A criação do curso de Engenharia de Minas também é encarado por como evolução para a mineração no Ceará. Profissionais, detalha, que trabalham com "a história da humanidade". Ele se refere ao conhecimento exigido dos geólogos - ou engenheiros de minas - sobre a exploração das terras para identificar fósseis e ainda o meio ambiente local.
O resultado dessa atividade é um crescimento do setor, especialmente o das rochas. Carlos Rubens destaca que a exportação deste tipo de minério saltou de US$ 10 milhões para US$ 50 milhões em 23 anos.
Perguntado como, em dez anos, o setor poderia dar mais um salto, o presidente do Simagran-CE apontou o Projeto Santa Quitéria como o principal impulsionador. Localizado na cidade de mesmo nome a 222,3 quilômetros de Fortaleza, o projeto consiste na extração de pedras de fosfato e urânio associados.
"É um negócio muito sofisticado, de processos tecnológicos sofisticados, de muita tecnologia incorporada", destaca.

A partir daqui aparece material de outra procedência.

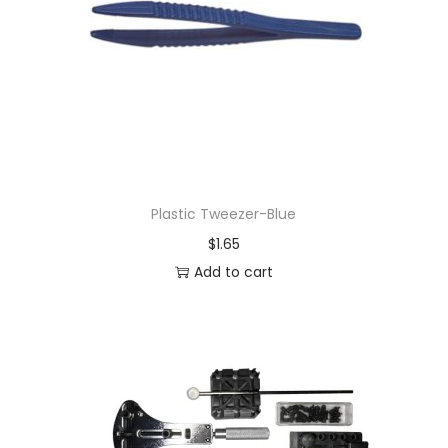
Plastic Tweezer-Blue
$
1.65
Add to cart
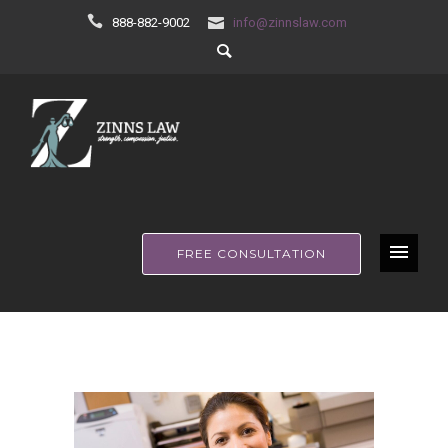
888-882-9002
info@zinnslaw.com
FREE CONSULTATION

Fruto da parceria entre a estatal Indústrias Nucleares do Brasil (INB) e a Galvani Fertilizantes, o empreendimento tem investimento de R$ 2,3 bilhões para a exploração e construção de duas plantas de beneficiamento por 20 anos. Mas teve o projeto barrado pelo Instituto Brasileiro do Meio Ambiente (Ibama) pela oitava vez neste ano, em relatório que apontou o fornecimento de água como principal gargalo para a execução.
Outra possibilidade é a extração de terras raras, que são um conjunto de minerais estratégicos para a indústria da tecnologia, aplicada desde smartphones até automóveis e cujas pesquisas no Ceará ainda não encontraram nada economicamente viável.
"Agora, para ter mineração forte, precisa ter investimento. Não se descobre nenhuma jazida sem investir", observa.